Why is this new legislation positive / important for architecture?
Walking down the street in Santa Monica can feel like time traveling. From building to building you can see that as land value has increased over time development has swollen to fill the maximum dimensions permitted by code and have secured the maximum square footage. Santa Monica has been inundated with boxy monotonous structures and the City Planners have responded with ordnances each year to chip away at the box. However, these ordnances were reactionary and so prescriptive that it just merely led to new variations on the monotony.
The reason that the new Santa Monica Downtown Community plan appears to be so exciting, is that the City have invested the time and community engagement that is necessary to get down to first principles and establish what is really important to them. The design guidelines developed explicitly state they are not prescriptive but aim to provide guidance to landowners and designers.
This shifts the conversation from a mathematical exercise of setbacks and percentages to design principles, proportions and context. It is only a starting point but it feels like a big step in the right direction.
What is BAA going to do now you have more creative freedom?
We want our projects to engage with the streetscape, supporting Santa Monica’s aspirations to improve the public realm and walkability. We are excited that by removing the parking requirement minimums we can use our London experience to show how facilities can be integrated into a building that encourages biking/ running/ walking to work. We look forward to working with developers to show them they can meet the high affordable housing targets while still making the project financially viable. There are also many adaptive reuse incentives within the community plan which we will be well placed to administer.
What are the benefits of transparent design solutions like public walkways in a city?
Often when walking in Santa Monica you can be the only person on the sidewalk particularly in the evenings, crazy but true! I have once or twice been caught out in a situation where I felt uneasy, simply because I hadn’t expected there to be so few people in a city centre. By increasing the footfall on the streets while also increasing activity at ground floor it improves public safety. When people feel safer they are more likely to leave their cars at home. We also look forward to more projects where the ground floor isn’t dominated by access to parking garages.
How can London policies learn from this progression?
This is a tough question because I still think the system in Santa Monica is too preoccupied by prescribing dimensions rather than trusting that designers have a sensitivity to context when designing their buildings. I do however understand that removing the prescribed dimensions would potentially open them up to scrutiny over subjective decisions, or slow down the progress of their planning team.

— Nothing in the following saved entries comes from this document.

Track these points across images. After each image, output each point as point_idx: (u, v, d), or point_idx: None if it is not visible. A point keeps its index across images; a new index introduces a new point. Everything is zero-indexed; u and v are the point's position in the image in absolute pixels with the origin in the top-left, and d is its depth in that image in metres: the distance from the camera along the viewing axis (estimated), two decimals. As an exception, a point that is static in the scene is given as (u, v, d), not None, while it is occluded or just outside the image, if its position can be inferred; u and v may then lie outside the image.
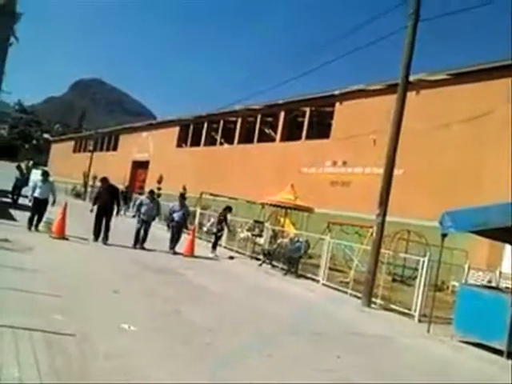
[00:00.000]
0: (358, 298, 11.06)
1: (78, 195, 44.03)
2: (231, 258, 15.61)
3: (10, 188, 21.28)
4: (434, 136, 18.87)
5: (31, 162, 53.31)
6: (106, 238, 12.95)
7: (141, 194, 37.39)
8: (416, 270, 11.52)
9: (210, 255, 15.16)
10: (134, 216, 14.22)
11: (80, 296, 6.84)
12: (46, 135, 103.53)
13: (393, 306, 10.57)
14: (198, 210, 22.39)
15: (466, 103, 18.28)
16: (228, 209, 16.76)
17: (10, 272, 7.27)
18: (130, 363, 4.53)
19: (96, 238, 13.00)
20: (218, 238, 16.18)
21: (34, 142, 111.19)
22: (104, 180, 13.99)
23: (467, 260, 13.56)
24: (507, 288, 9.83)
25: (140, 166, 46.16)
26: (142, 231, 13.51)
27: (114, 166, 46.19)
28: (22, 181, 21.64)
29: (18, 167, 22.49)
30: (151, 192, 14.57)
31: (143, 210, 13.68)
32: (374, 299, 10.80)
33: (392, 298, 11.11)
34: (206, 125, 37.61)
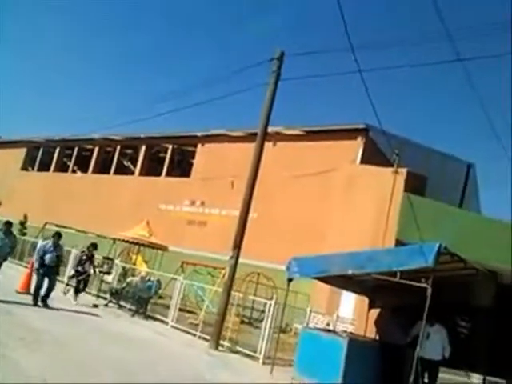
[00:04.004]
0: (207, 340, 10.98)
1: None
2: (96, 306, 13.34)
3: None
4: (288, 185, 20.23)
5: None
6: None
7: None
8: (263, 312, 11.90)
9: (74, 302, 12.88)
10: None
11: None
12: None
13: (239, 349, 10.70)
14: (40, 242, 20.35)
15: (316, 159, 20.07)
16: (93, 246, 14.02)
17: None
18: None
19: None
20: (79, 282, 13.38)
21: None
22: None
23: (309, 304, 14.47)
24: (344, 331, 10.65)
25: (-26, 188, 40.79)
26: None
27: None
28: None
29: None
30: (8, 223, 11.45)
31: None
32: (222, 341, 10.82)
33: (240, 340, 11.25)
34: (58, 150, 35.07)
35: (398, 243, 13.98)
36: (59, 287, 13.12)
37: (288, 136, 21.63)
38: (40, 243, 12.70)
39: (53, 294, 11.53)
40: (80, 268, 13.45)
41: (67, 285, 14.28)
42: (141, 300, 13.58)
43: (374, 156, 19.22)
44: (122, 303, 14.25)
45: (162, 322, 12.83)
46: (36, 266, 11.73)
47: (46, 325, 9.16)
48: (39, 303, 11.11)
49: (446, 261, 7.63)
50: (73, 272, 13.81)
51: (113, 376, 6.55)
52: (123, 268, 16.55)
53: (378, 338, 9.84)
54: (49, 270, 11.46)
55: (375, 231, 15.47)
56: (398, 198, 15.67)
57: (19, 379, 5.40)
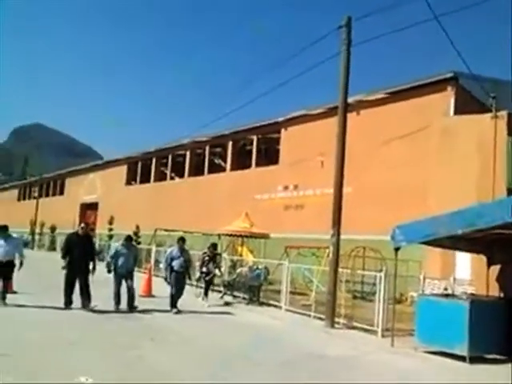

The new code does allow designers to think differently, providing designers the opportunity to put forward alternatives that may be more desirable that the standard dimensional solutions. This is great news, as this level of flexibility was previously not so readily accessible and may mean architects can design first and put down their calculators! They encourage the designer to read a set of thoughtful Design Guidelines and use their skill and experience to form an appropriate design response.
The question is whether a client is willing to take the risk of the Architectural Review Boards interpretation or will many projects continue to do the minimum required.
Are there any examples of BAA work that represents this change in development?
In Culver City we have had direct experience of how good design can spearhead change in code. We transformed a single family lot into 4 homes in a manner that the Planning Commission and City Council agreed was elegant and sensitive to the neighbourhood. As a result, the Mayor of Culver City has tasked the planning department with creating a new ordnance that encourages more projects similar in nature to ours.
The problem is that this process took a great deal of time, which is not in the interests of a developer client unless they are committed to doing something special. For our Culver City project we were fortunate enough that our client, Wylan James Developments, saw their niche in the market as providing contemporary mid-sized homes that could be owned fee simple and each have yard space that make them family friendly. This aligns perfectly with the objectives of Culver City and also opens doors for great design.
Once the code has changed, the next project of this type is far easier to realise. The hope is that the community plan in downtown Santa Monica creates a framework that means a project can be unique without having to be a trailblazer!